A category tree is the way categories (the tags that you want to assign to your texts) are organized into hierarchies.
The term “tree”, is used for this structure because its graphical representation resembles a tree, although the root of the tree is the top node and the bottom nodes are the “leaves” of the tree. In MonkeyLearn we use trees to represent the categories that are used to tag text information.
So the first step in building a text classifier consists in designing a category tree that organizes the tags that we want to assign to data.
If you want to assigne the sentiment of an opinion in text, you probably have categories like: Negative, Neutral and Positive:
If you want to assign the topic of a news article, you could have categories like: Sports, Politics, Science, etc.
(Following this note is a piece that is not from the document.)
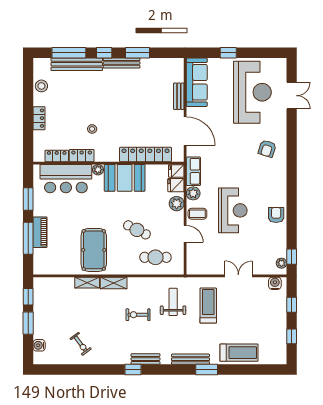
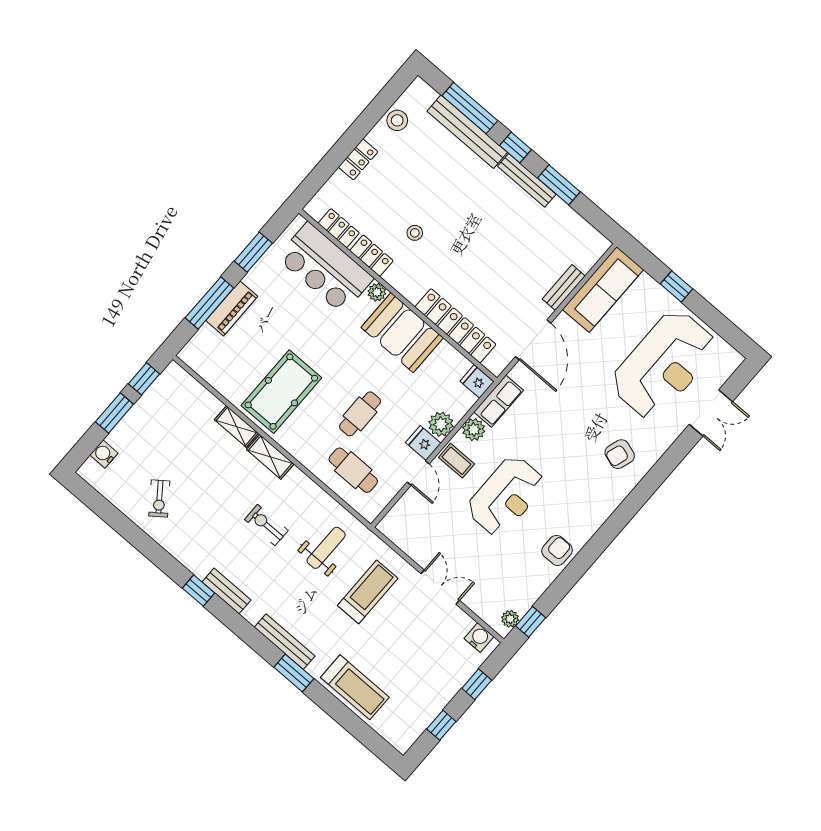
fridge: (176, 185) -> (423, 443), moved
cafe table: (137, 230) -> (360, 414), turned 63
You can define a hierarchical tree when you want to have subcategories. For example, let’s say that we want to be more specific and assign subcategories within Politics, Science and Sports like the following hierarchy:
You can be as specific as you want and add more subcategories as needed.
Tips to design a good Category Tree
- Try to organize categories according to their semantic relations. For example: Cell Phones and Laptops should be children of Electronics because they are a specific types of electronic devices.
- Try to declare sibling categories that are disjoint. That is, avoid defining categories that are ambiguous or have overlapping, there should be no doubt in which category a text should be placed.
- Make sure you have a label for each type of text you want to classify. When you have a text input, you should always have a corresponding category where the text should be assigned.
To create a category tree you basically have two options.
Create a category tree through the GUI
You can design and create your own category tree directly through MonkeyLearn GUI. When you just created a classification module, the category only has one category node, called Root. This node is the basis of every category tree and can not be deleted. To start creating your own category you can click the contextual menu in the root category:
Create a category tree by uploading a CSV/Excel file
You can also upload samples and the tree structure with a CSV or Excel file. The file must have the following format:
|text sample 1||category sample 1|
|text sample 2||category sample 2|
|text sample N||category sample N|
Each row will be a sample, being the first column the sample’s text content and the second column the sample’s category label. Uploading samples with a CSV/Excel file into MonkeyLearn is as easy as following a simple wizard. You can read more about it in the CSV/Excel file documentation.
Modifying your category tree
If you want to improve your category tree, you can use the contextual menus in every node:
Add child as we have used before, allows to create a new child node in the selected node.
Rename allows to change the name of a node.
Change parent allows to move a node to another parent. A dialog will popup in order to select the new parent where the category will be moved.
Delete all samples deletes all the samples corresponding to the selected node.
- Delete category allows to remove a category from the tree. A dialog will popup to confirm the operation and to select what to do with the corresponding samples, three options are possible:
- Delete all the corresponding samples.
- Move the corresponding samples to the parent category.
- Select a new category where the corresponding samples will be transferred.